「 オーストラリアから訪日する観光客の動向 」 (講演概要)
〜欧米と違うオーストラリア人市場の攻略ポイントを解説〜
JAMS.TV社 取締役 遠藤 烈士 様 (令和 2年 2月20日)

遠藤さまは、オーストラリアに23年住み、JAMS.TV社で訪日プロモーションやイベント出店のコーディネート、オーストラリア人向けの日本観光情報を伝えるお仕事をされています。また日本酒の英字サイト「Sake News」も運営されており、2020年1月10日に日経電子版にも記事が掲載されました。
https://style.nikkei.com/article/DGXMZO54072960W0A100C2000000?channel=DF080420167228

冒頭、私たちのミッションは『オーストラリアと日本を繋ぐ橋』になること。「日本とオーストラリアを、もっと身近にすること」ですと語り始められました。
2019年に海外旅行をしたオーストラリア人は、1,130万人(人口2,541万人)。人口の約半分が海外旅行をされ、訪日オーストラリア人は62万人です。2011年以降、毎年5万人増と成長しています。1人当たり旅行支出額が24万9千円と外国人のなかのトップで、平均滞在時間は12.8泊と長いのが特徴です。
オーストラリア人が日本を選ぶ理由は、欧米に比べて日本は近いこと。時差(1〜2時間)が少ないこと。季節が真逆(12月1月は夏休み)であることです。そしてオーストラリアは、歴史・文化が浅く、アトラクションが無いこと、そのようななかで、直航便が多いことも日本を選ぶ理由になっています。そして、オーストラリアで、今、最も注目されている旅行先は「日本」だそうです。
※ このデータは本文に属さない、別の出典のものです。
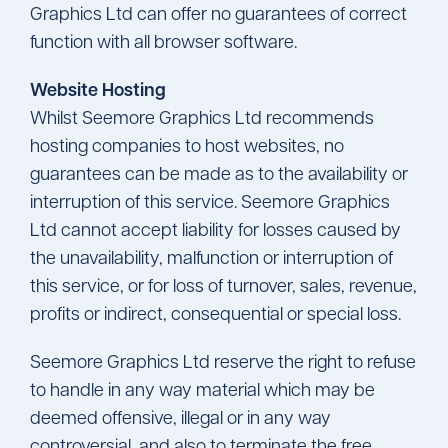
Graphics Ltd can offer no guarantees of correct
function with all browser software.
Website Hosting
Whilst Seemore Graphics Ltd recommends
hosting companies to host websites, no
guarantees can be made as to the availability or
interruption of this service. Seemore Graphics
Ltd cannot accept liability for losses caused by
the unavailability, malfunction or interruption of
this service, or for loss of turnover, sales, revenue,
profits or indirect, consequential or special loss.
Seemore Graphics Ltd reserve the right to refuse
to handle in any way material which may be
deemed offensive, illegal or in any way
controversial, and also to terminate the free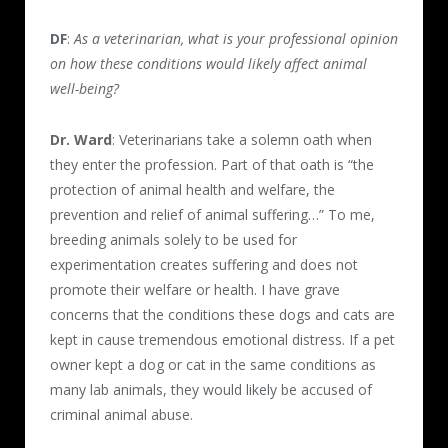
DF
:
As a veterinarian, what is your professional opinion
on how these conditions would likely affect animal
well-being?
Dr. Ward
: Veterinarians take a solemn oath when
they enter the profession. Part of that oath is “the
protection of animal health and welfare, the
prevention and relief of animal suffering…” To me,
breeding animals solely to be used for
experimentation creates suffering and does not
promote their welfare or health. I have grave
concerns that the conditions these dogs and cats are
kept in cause tremendous emotional distress. If a pet
owner kept a dog or cat in the same conditions as
many lab animals, they would likely be accused of
criminal animal abuse.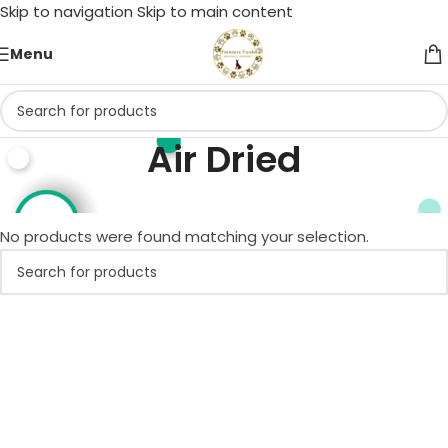
Skip to navigation
Skip to main content
Menu
Air Dried
Home
/
Duck
/
Air Dried
No products were found matching your selection.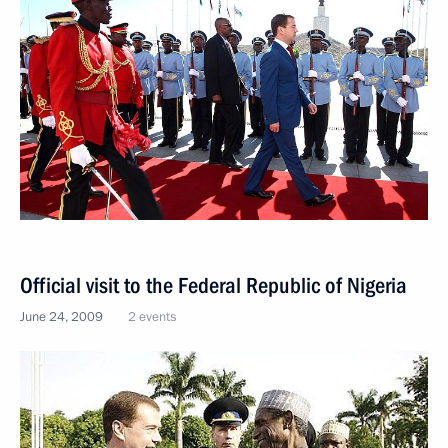
Official visit to the Federal Republic of Nigeria
June 24, 2009
2 events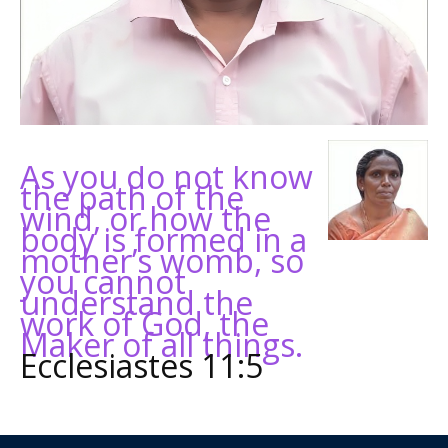
As you do not know
the path of the
wind, or how the
body is formed in a
mother’s womb, so
you cannot
understand the
work of God, the
Maker of all things.
Ecclesiastes 11:5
訪日オーストラリア人の1人当たり旅行支出額が24万9千円と外国人でトップですが、オーストラリア人の全世界での海外旅行の1人当たり旅行支出額は40万円もあるといい、日本はリーズナブルな旅行先だと思われています。
また18歳〜24歳のオーストラリア人が、 夏休みに使う一人当たりの旅行消費額は15万円〜37.5万円が21%。37.5万円以上が11%だといい、45歳以上と比べ、若い世代の方が旅行消費額の割合が高いといいます。
ラグジュアリートラベルを楽しむのは、デジタルネイティブな若い世代、裕福な女性、中華系中流階級層、若い家族、シニア層などを挙げられました。
訪日オーストラリア人は20代以下が39%、男61%、一人旅28%、パートナー旅31%とデータを示されましたので、若い世代が楽しめるコンテンツを開発する必要があると思いました。

世界各地へ富裕層旅行を扱っている「Virtuoso(バーチュオソ)」によると、2020年の旅行先は1位イタリア、2位ギリシャ、3位フランス、4位に日本が入り、人気の目的地としては、1位クロアチア、2位南極大陸、3位アイスランド、そしてこちらも4位に日本が入っていると紹介されました。
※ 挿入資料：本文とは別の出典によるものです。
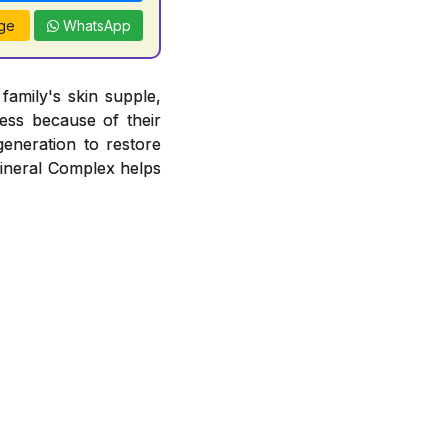
ge
WhatsApp
amily's skin supple,
ness because of their
egeneration to restore
Mineral Complex helps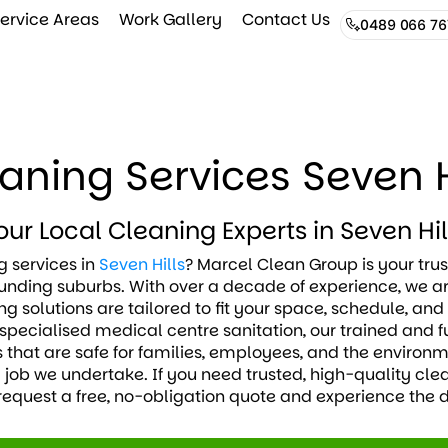
ervice Areas
Work Gallery
Contact Us
0489 066 76
aning Services Seven H
our Local Cleaning Experts in Seven Hil
 services in
Seven Hills
? Marcel Clean Group is your trus
nding suburbs. With over a decade of experience, we ar
g solutions are tailored to fit your space, schedule, an
specialised medical centre sanitation, our trained and f
 that are safe for families, employees, and the environ
y job we undertake. If you need trusted, high-quality clea
request a free, no-obligation quote and experience the d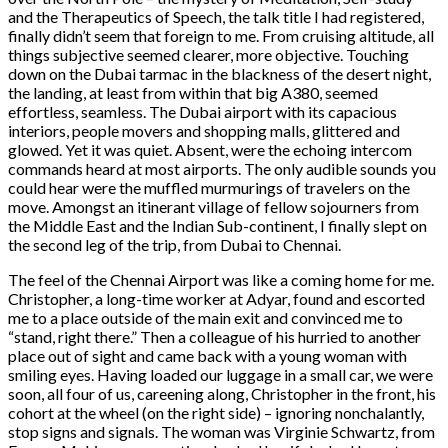
and the Therapeutics of Speech, the talk title I had registered,
finally didn’t seem that foreign to me. From cruising altitude, all
things subjective seemed clearer, more objective. Touching
down on the Dubai tarmac in the blackness of the desert night,
the landing, at least from within that big A380, seemed
effortless, seamless. The Dubai airport with its capacious
interiors, people movers and shopping malls, glittered and
glowed. Yet it was quiet. Absent, were the echoing intercom
commands heard at most airports. The only audible sounds you
could hear were the muffled murmurings of travelers on the
move. Amongst an itinerant village of fellow sojourners from
the Middle East and the Indian Sub-continent, I finally slept on
the second leg of the trip, from Dubai to Chennai.
The feel of the Chennai Airport was like a coming home for me.
Christopher, a long-time worker at Adyar, found and escorted
me to a place outside of the main exit and convinced me to
“stand, right there.” Then a colleague of his hurried to another
place out of sight and came back with a young woman with
smiling eyes. Having loaded our luggage in a small car, we were
soon, all four of us, careening along, Christopher in the front, his
cohort at the wheel (on the right side) – ignoring nonchalantly,
stop signs and signals. The woman was Virginie Schwartz, from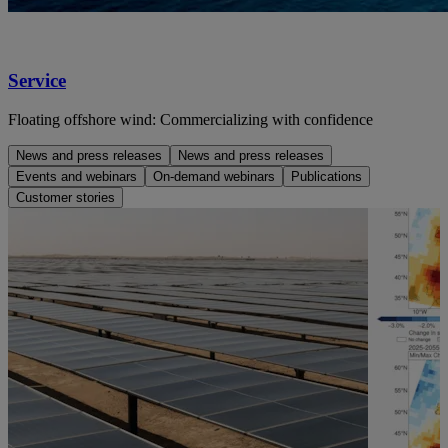
Service
Floating offshore wind: Commercializing with confidence
News and press releases
News and press releases
Events and webinars
On-demand webinars
Publications
Customer stories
オーストラリア人富裕層の旅行動機は、1位:歴史建造物など文化的な名所を見る(53%) 2位:地域の美味しいものを食べる(48%) 3位:地域の文化体験をする(36%)とあり、ウォーキングやサイクリングなどのアクティビティを楽しむも(20%)入っています。これまでの旅行動機の、リラクゼイションを楽しむから様変わりしていると話されました。 そして今年の予算は、少なくとも225万円を予定している人が(45%) 少なくとも375万円を予定している人が(19%)もおられるといいます。
訪日プランでは5都市14泊で84万円。15都市15泊で75万円。12都市14泊で180万円などの例が紹介されました。
ラグジュアリートラベルを好む富裕層の63%が、トラベルアドバイザー経由で商品を購入しているといい、わがままな相談にも応える対応が求められるようです。
高い旅行予算を持つ若い世代はFacebookやInstagramを使い旅行商品をリサーチしており、 Facebookは全世代の平均で91%あるといいます。近年、若年層からトラベルアドバイザーに対し、 Instagramで見た写真に対する相談が増えているといい、旅行動機を起こすような写真の重要性も語られて、今日の講演を締めくくられました。
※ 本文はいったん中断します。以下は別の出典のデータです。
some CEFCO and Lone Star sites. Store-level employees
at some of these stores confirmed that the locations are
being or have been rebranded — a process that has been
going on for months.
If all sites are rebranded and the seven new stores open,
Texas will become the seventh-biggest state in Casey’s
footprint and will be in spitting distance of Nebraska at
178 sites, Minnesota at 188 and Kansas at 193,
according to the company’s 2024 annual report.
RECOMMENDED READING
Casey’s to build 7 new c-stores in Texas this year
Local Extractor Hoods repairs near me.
質疑応答タイムでは、オーストラリアの森林火災について質問もあり、先日の大雨による洪水で火災は終息したが、コアラなど10億の動物が犠牲になったといいます。私たちも募金を行いましたので、役立てもらえればと思っています。
今回は、新型肺炎の影響でイベントの自粛が叫ばれるなかでの開催だったのですが、新型肺炎を理由とする欠席は2名のみで、33名にご参加をいただくことになりました。会場には除菌用品も用意して、感染に注意を払うなどの対策も講じました。
交流会では、遠藤様からオーストラリアワイン2本、参加者の阿賀田様から日本酒「一の蔵」1升瓶の差し入れがあり、とても和やかな交流会になりました。